Showing posts with label Miles. Show all posts
Showing posts with label Miles. Show all posts

Wildcard Wednesday!

Welcome to the first "Wildcard Wednesday"  Today's topic...

Just exactly how long is a mile?

“In contemporary English, a mile most commonly refers to the statute mile of 5,280 feet (1,760 yards, or 1,609.344 meters), the survey mile of 5,280 survey feet (1609.3472 m) (Wikipedia 4/13/11)
5,280 steps per mile.  How many steps in my half marathon…69,168.  Amazing.  Each one of those steps helps bring you closer to a goal.  The finish line.
But how long is a mile?  It takes me about 20 minutes to walk a mile right now.  I would love to get that closer to 15 minutes.  I know that running, sadly, it would be the same!  At least it was in high school gym class.  Granted that was a long time ago, but there has been no improvement in that area.  So 20 minutes, eh?  That’s 4 hours to walk 13.1 miles.  4 hours of my life to push myself, to go beyond anything I have ever done.
So…I am a history nut, and have recently gotten into Greek mythology.  Thanks to an obsession with Battlestar Galactica.  Yes, I am a total and complete nerd.  I was curious as to the history of what a marathon is… and why such a specific distance, 26 miles and 385 yards. 
The name Marathon comes from the legend of Pheidippides, a Greek messenger. The legend states that he was sent from the battlefield of Marathon to Athens to announce that the Persians had been defeated in the Battle of Marathon, in which he had just fought, which took place in late summer, 490 BC.  It is said that he ran the entire distance to the assembly without stopping and burst into the assembly, exclaiming “We have won.” before collapsing and dying. 
Ok, so I am pretty sure that I won’t collapse and die after my marathon (I might feel that way…).  But I won’t have just fought in a battle either.  And thanks to my coaches I know to hydrate and fuel to avoid the aforementioned death or collapsing J.   Although, it makes me think of the reason that I am doing this.  For those who can’t.  Each one of these miles will be a victory for me, and for my teammates.  Each mile means that I have pushed myself for something bigger than me.  I will be proud of each and every single mile that I log in my training and on race day.  No matter what happens.
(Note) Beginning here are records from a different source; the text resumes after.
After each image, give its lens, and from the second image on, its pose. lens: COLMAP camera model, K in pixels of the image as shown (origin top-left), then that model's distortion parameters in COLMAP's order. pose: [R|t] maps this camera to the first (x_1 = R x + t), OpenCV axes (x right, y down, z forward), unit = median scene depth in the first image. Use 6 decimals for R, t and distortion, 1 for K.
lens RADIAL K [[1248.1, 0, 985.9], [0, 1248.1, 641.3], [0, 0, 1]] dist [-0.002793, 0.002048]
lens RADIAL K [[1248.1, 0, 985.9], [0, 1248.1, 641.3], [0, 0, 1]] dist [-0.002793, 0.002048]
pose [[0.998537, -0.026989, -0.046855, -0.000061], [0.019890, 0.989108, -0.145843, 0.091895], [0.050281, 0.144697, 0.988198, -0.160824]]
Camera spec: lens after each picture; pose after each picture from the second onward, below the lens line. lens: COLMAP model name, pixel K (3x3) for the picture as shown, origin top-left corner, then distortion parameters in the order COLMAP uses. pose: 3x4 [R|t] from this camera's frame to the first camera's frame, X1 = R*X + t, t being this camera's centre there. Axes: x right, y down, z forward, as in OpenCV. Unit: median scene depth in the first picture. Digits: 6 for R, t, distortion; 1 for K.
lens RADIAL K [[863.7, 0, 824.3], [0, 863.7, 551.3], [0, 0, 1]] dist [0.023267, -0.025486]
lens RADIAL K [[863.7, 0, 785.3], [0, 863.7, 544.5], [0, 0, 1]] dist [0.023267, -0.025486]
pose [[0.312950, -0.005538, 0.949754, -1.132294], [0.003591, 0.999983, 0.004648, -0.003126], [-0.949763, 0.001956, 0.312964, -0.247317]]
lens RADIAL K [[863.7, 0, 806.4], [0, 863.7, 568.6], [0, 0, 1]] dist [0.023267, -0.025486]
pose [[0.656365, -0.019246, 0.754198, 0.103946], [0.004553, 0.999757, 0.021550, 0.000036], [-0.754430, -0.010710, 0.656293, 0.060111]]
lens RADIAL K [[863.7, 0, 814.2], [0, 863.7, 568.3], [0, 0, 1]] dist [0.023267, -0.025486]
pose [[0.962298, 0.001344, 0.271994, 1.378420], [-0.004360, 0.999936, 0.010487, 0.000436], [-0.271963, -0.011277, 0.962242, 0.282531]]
Have a suggestion for a "Wildcard Wednesday" topic? Leave a comment and I will add it to the hat!

Motivation Monday

With 2 months & counting to the Minneapolis Marathon with TNT- I am making the next 7 Mondays "Motivation Monday". My Mom told me about this song, "I won't let go" by Rascal Flatts. I first heard it on the radio and half way through; but I could not stop the tears from falling. I dedicate this to all of the people fighting cancer today. You are not alone- and I won't let go!!

"I won't let go" by Rascal Flatts- video on youtube

Mondays are the hardest days for me to get out of bed in the morning; I fight the urge to turn off the alarm and roll over. But as this event gets closer I need to harness all of the energy that I have in my body and get my butt to the gym. This past Saturday I walked 8 miles for…for well… the first time ever I think. Perhaps I may have done an 8 mile walk once when I was younger- but this was different.

I can always tell when I get to the 2 mile mark. My body wants to rebel- my legs ache and that little voice in my head says “you don’t really want to do this anymore…” But I tell that voice to shut it- and I keep going. But around the 5 mile mark, I start to feel good. Like I could keep going forever. But I learned this weekend that at 7 miles I have to make my legs work, will them to keep going. I have to tell myself that I have no other choice but to continue.

That little mind game makes me think of all of the people in my life that have, or had cancer- they had no choice but to continue. Because giving up means that fight only ends one way. They got up every day and went to their treatment- they fought everyday to survive. How many of us can say we fought for our lives? So far this morning I have gotten 2 emails from vendors that I work with, one lost her husband last July to pancreatic cancer, and another lost her mother in ’97 to biliary cancer.

The longer I am involved with TNT the more connections that I find to this disease. And that saddens me deeply. I wish it were the other way around. But that is why I am doing this- to make it the other way. To lessen the instances that keep coming up, to fight this disease one mile, one dollar at a time.